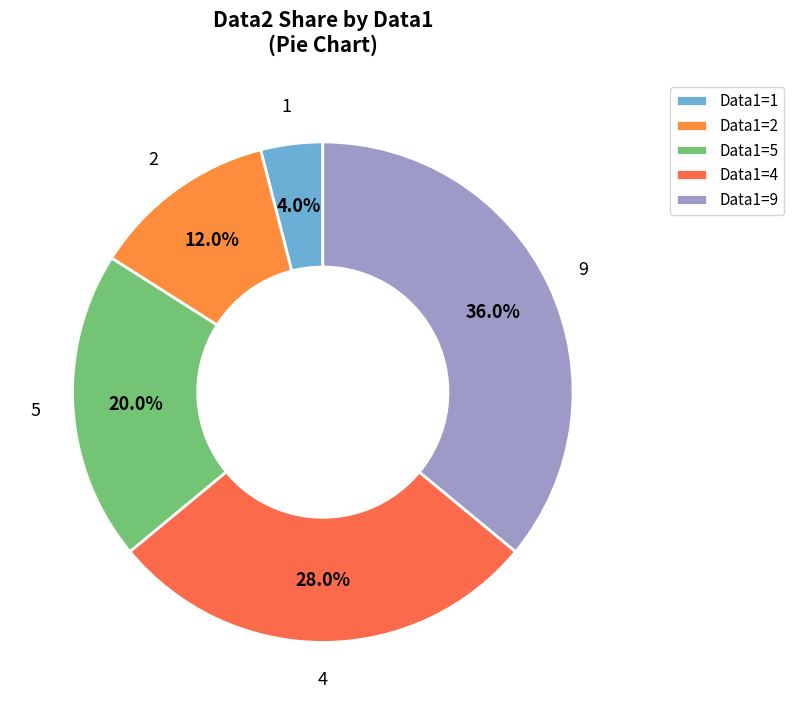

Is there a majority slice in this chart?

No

--

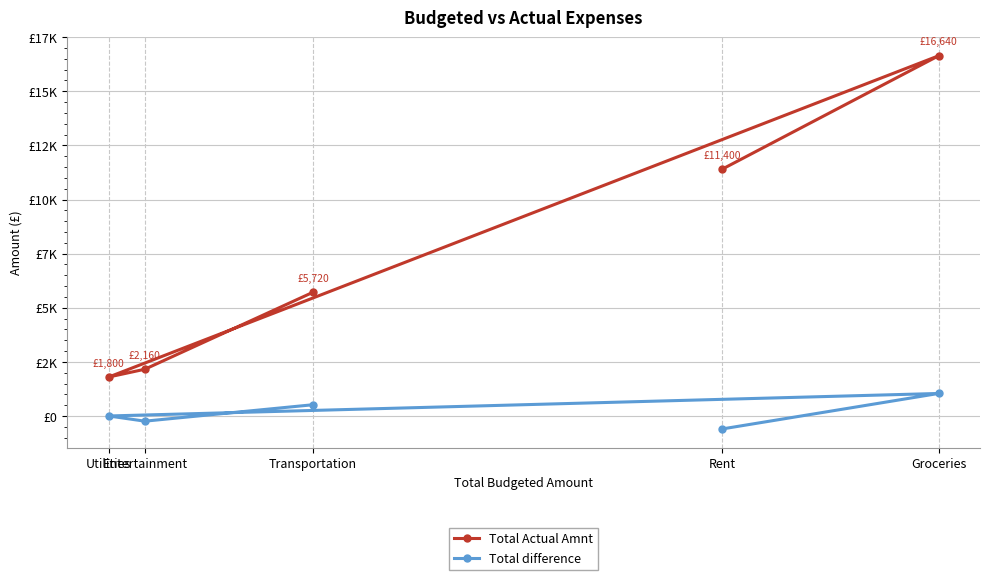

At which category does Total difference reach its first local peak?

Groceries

--

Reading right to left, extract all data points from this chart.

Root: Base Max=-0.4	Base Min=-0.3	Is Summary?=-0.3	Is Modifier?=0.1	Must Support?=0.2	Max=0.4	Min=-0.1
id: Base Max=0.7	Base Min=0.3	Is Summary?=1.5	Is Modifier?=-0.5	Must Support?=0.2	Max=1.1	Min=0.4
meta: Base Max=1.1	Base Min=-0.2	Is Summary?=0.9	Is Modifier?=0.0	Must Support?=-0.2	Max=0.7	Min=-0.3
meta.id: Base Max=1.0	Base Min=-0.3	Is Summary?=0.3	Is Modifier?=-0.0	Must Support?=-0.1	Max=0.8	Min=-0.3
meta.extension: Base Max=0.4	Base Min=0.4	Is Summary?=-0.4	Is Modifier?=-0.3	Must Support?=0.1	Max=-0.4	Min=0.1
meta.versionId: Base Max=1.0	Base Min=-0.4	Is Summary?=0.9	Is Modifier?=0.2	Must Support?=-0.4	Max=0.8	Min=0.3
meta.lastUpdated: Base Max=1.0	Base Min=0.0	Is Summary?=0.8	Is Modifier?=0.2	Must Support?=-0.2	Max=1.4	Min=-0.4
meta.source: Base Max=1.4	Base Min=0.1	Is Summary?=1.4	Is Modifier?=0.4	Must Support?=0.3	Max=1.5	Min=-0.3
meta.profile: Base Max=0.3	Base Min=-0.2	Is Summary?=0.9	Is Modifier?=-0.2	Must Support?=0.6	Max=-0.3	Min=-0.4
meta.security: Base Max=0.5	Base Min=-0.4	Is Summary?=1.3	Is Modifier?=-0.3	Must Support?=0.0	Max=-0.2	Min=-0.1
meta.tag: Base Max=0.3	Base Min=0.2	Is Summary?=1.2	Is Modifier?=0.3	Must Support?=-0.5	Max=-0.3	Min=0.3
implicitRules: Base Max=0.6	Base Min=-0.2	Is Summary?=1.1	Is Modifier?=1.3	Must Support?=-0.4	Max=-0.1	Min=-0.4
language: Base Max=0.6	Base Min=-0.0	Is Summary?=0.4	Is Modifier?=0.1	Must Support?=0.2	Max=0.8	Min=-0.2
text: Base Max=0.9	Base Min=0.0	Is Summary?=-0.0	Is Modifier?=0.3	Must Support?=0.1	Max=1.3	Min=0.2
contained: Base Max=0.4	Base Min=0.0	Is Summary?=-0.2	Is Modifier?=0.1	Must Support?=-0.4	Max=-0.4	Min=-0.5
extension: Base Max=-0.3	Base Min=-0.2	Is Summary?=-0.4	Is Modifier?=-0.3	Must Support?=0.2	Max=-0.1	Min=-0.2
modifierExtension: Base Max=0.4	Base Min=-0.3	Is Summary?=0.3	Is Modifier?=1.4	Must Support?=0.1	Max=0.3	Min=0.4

**Your task**: Locate each line in the data above that contains the string "chart", matching case exactly, and copy those lines.

**Result**:
Is there a majority slice in this chart?
Reading right to left, extract all data points from this chart.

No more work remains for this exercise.